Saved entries

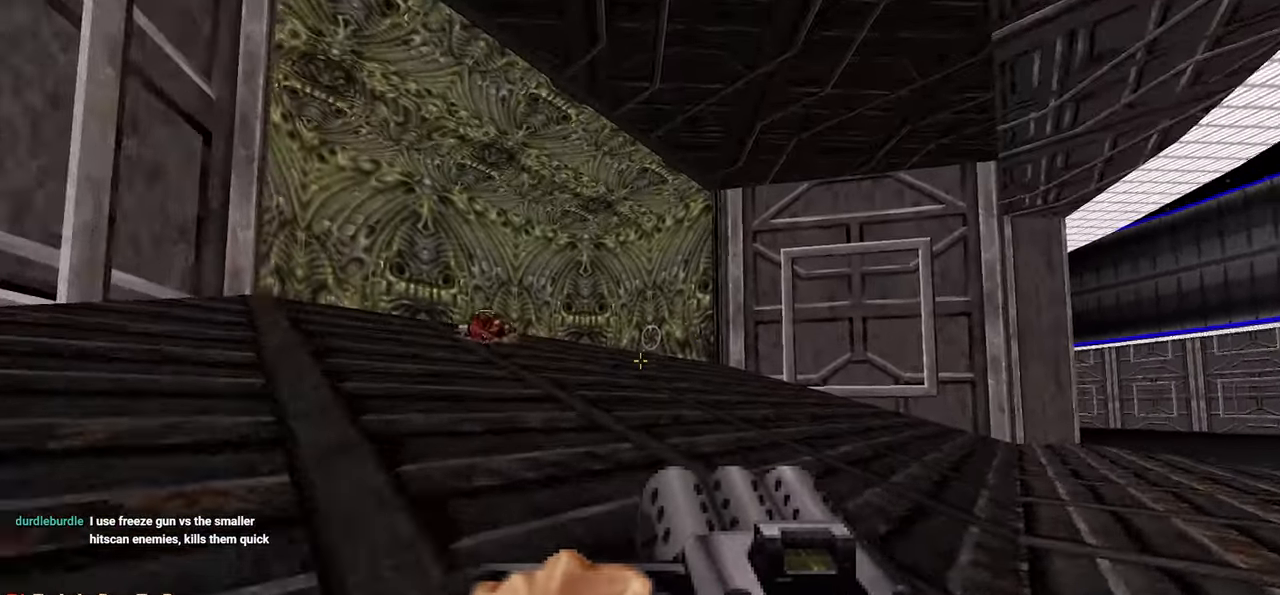
{"keys": ["w"], "mouse": [], "mouse_move": "left", "events": []}
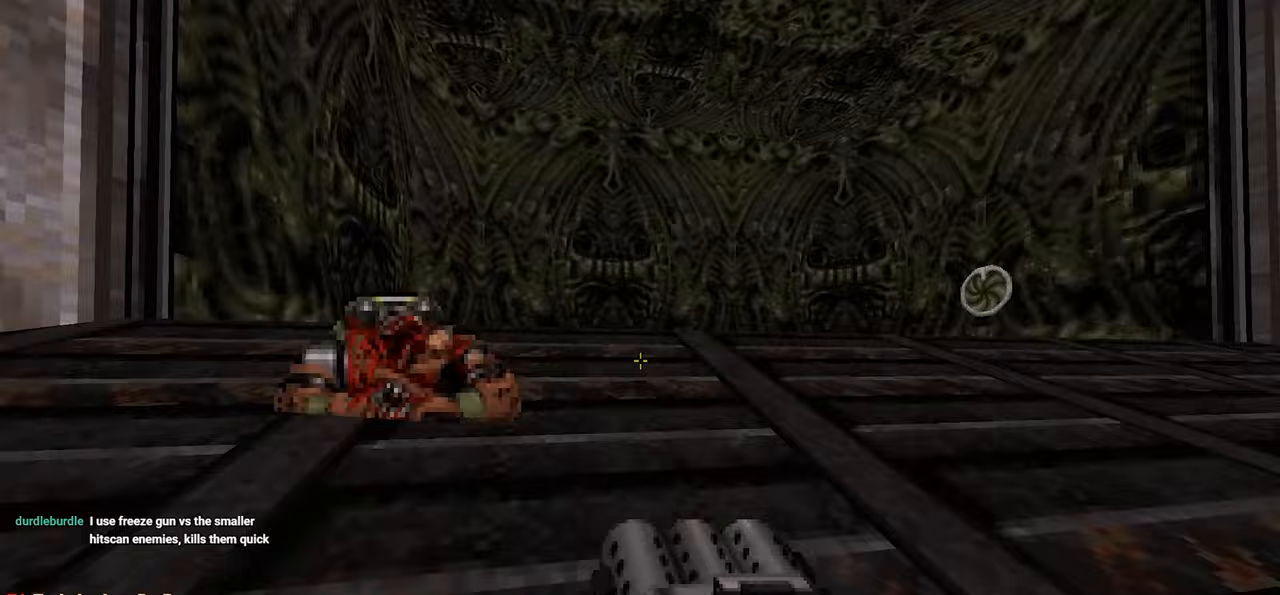
{"keys": ["w"], "mouse": [], "mouse_move": "right", "events": []}
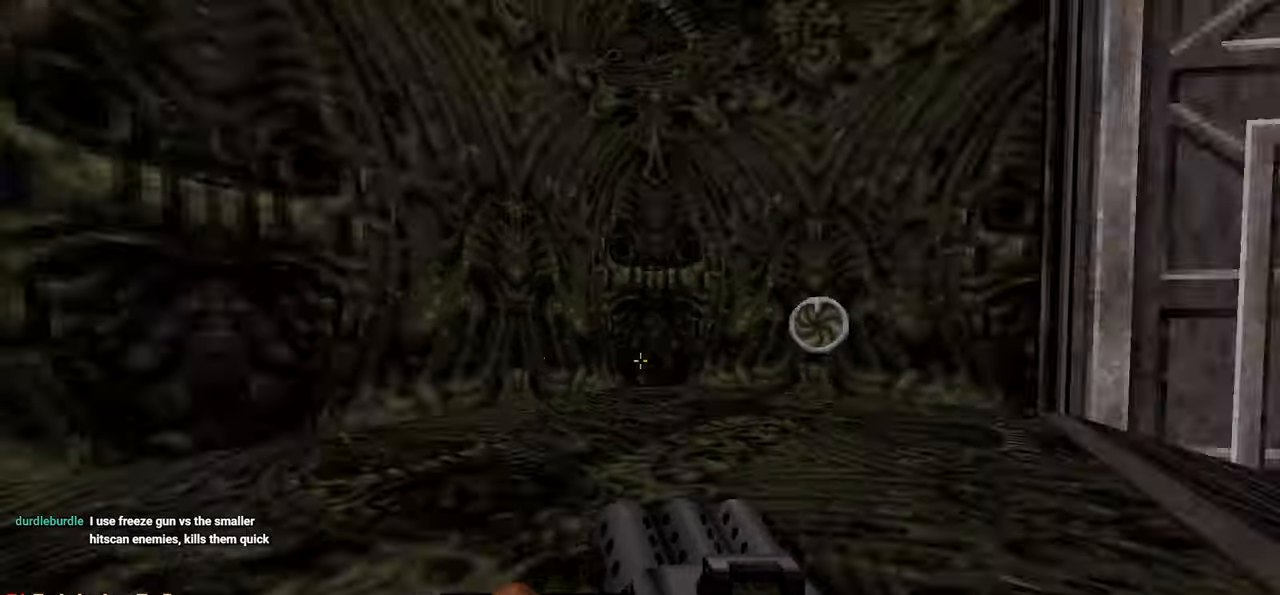
{"keys": ["w"], "mouse": [], "mouse_move": "left", "events": [[50, "d", "down"], [183, "d", "up"]]}
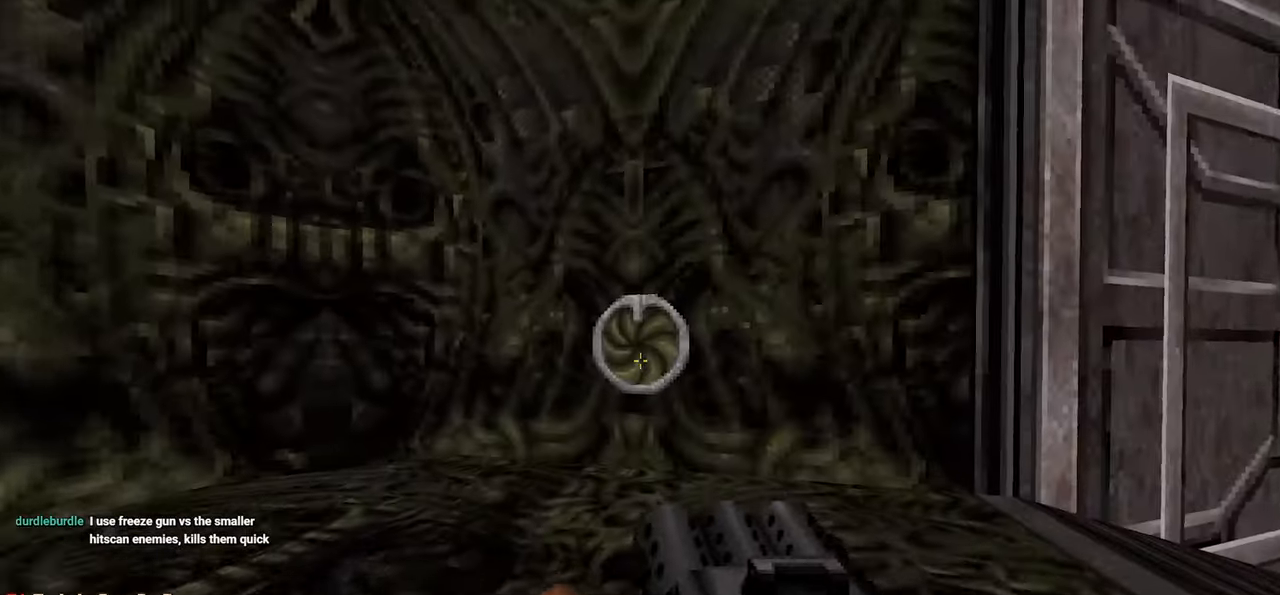
{"keys": ["s"], "mouse": [], "mouse_move": "left", "events": [[200, "w", "up"], [300, "e", "down"], [300, "s", "down"], [383, "e", "up"]]}
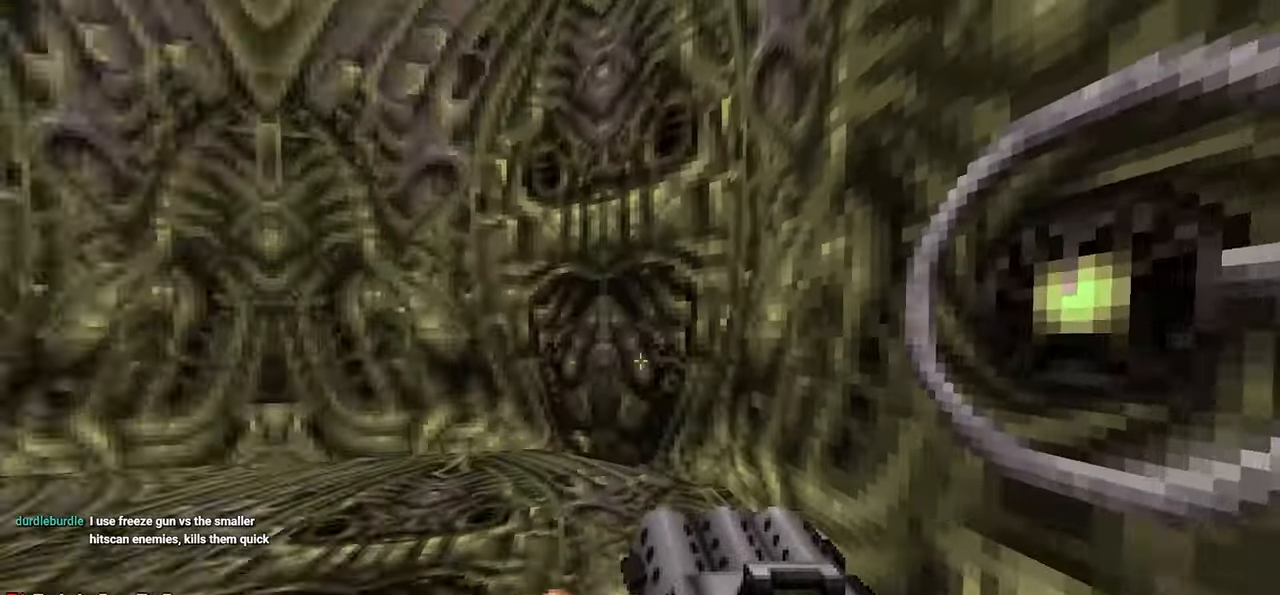
{"keys": ["a"], "mouse": [], "mouse_move": "left", "events": [[17, "s", "up"], [500, "a", "down"]]}
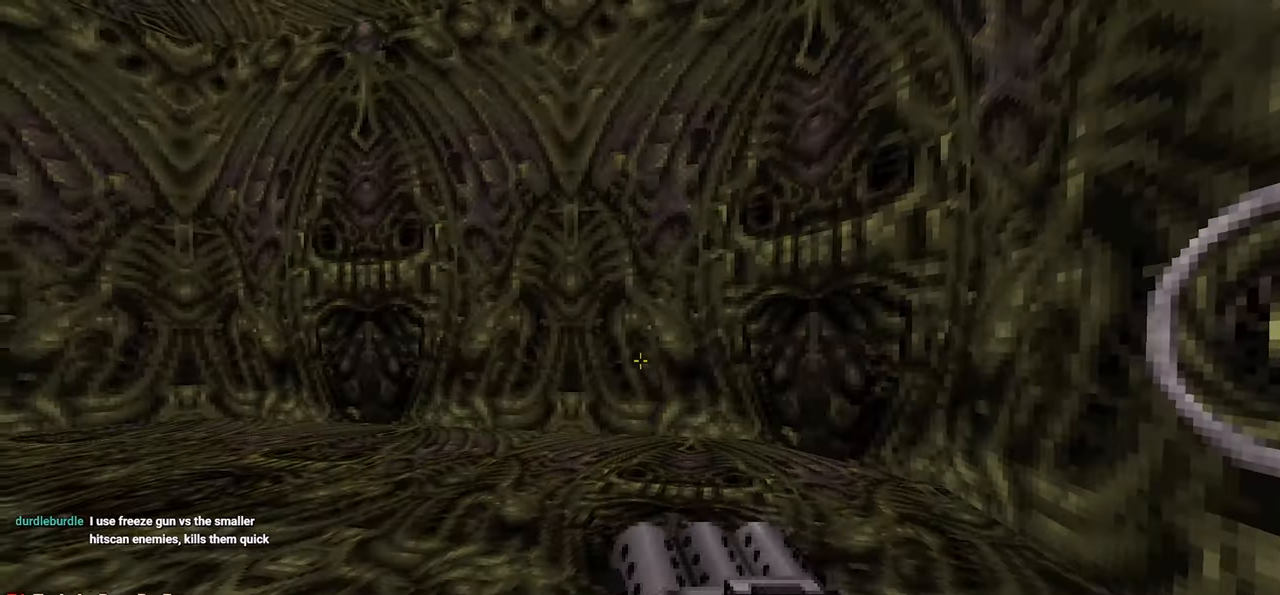
{"keys": ["a"], "mouse": [], "mouse_move": "still", "events": [[283, "a", "up"], [467, "a", "down"]]}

> _Your objective_
The result should be every line of the data, reproduced exactly, with the images removed.

> _Exercise solution_
{"keys": ["w"], "mouse": [], "mouse_move": "left", "events": []}
{"keys": ["w"], "mouse": [], "mouse_move": "right", "events": []}
{"keys": ["w"], "mouse": [], "mouse_move": "left", "events": [[50, "d", "down"], [183, "d", "up"]]}
{"keys": ["s"], "mouse": [], "mouse_move": "left", "events": [[200, "w", "up"], [300, "e", "down"], [300, "s", "down"], [383, "e", "up"]]}
{"keys": ["a"], "mouse": [], "mouse_move": "left", "events": [[17, "s", "up"], [500, "a", "down"]]}
{"keys": ["a"], "mouse": [], "mouse_move": "still", "events": [[283, "a", "up"], [467, "a", "down"]]}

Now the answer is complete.